Nelle Fruttiere di Palazzo Te, dopo esserci sbalorditi dentro l’universo del mito prebarocco di Giulio Romano, c’ è lo spazio della pace e del silenzio. Una cinquantina di Nature morte – oli pastelli acquerelli grafiche – di Giorgio Morandi accolgono il visitatore stordito e lo calmano. Sono, le opere del pittore bolognese, un mondo a parte. Si avverte l’eco lontana di Giotto, Masaccio, Paolo Uccello, e pure di Cézanne e di de Chirico: forme solide, bottiglie tazze piatti. C’è un sentimento metafisico, oserei dire spirituale, in questi oggetti così normali- o banali – tracciati con tinte delicate, lievemente dissonanti, con fondi neutri, che le rendono “presenze”. Nell’arte di Morandi, le cose diventano persone. Acquistano un’anima.

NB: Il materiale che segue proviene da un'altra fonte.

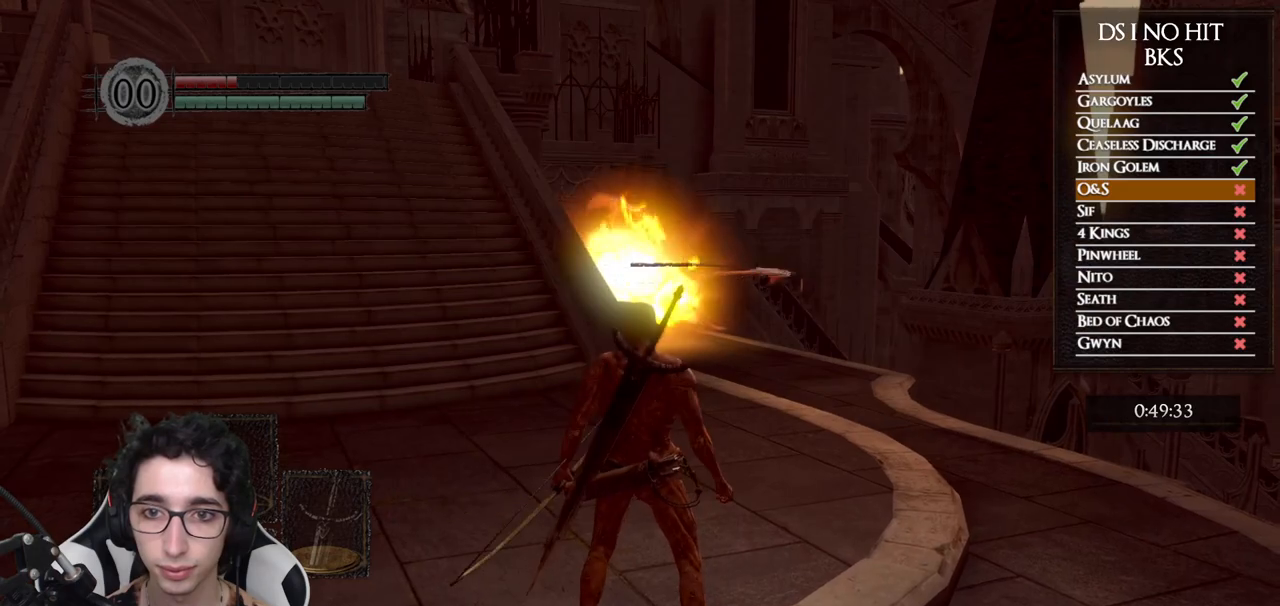
{"buttons": [], "left_stick": "center", "right_stick": "down-right", "button_events": []}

Come succede, ma è solo uno dei tanti esempi, nella  Natura morta del 1959 (cinque anni prima della morte): una luce delicata che fa brillare appena la serie  di oggetti bianchi verdi marroni come in un dialogo di amore.

E’ la poesia morandina, una sequenza ininterrotta di liriche d’amore. Come sembra averlo ben compreso Tacita Dean, la regista inglese (classe 1965) che nella mostra mantovana dialoga con Morandi attraverso due filmati, Day for Night e Still life, girati nello studio bolognese del pittore, ricostruito nella rassegna a grandezza naturale.

Tacita ha compreso che la semplicità è il cuore dell’arte di Morandi. Semplicità che vuol dire unità, raggiunta attraverso  l’armonia di diversi  punti di osservazione, di tempi lenti, di immagini  ferme sulle cose, gli oggetti, come fa la macchina da presa della regista. Senza fretta, siamo portati dentro le cose morandiane, non dentro i quadri, ma all’interno di quegli oggetti per cercare di rilevarne in plasticità l’anima. Meditazione e contemplazione di un rapporto tra due artisti di diversa scuola e sensibilità, ma uniti dalla ricerca di una compenetrazione affettiva del mondo poetico reciproco.

Questa rassegna è bellissima. E fa capire come sia necessario un dialogo sereno fra gli artisti del presente con quelli del passato, anche recente:  è un arricchimento che alla fine trasmette all’osservatore  un sentimento di luce e di gioia. Da non perdere.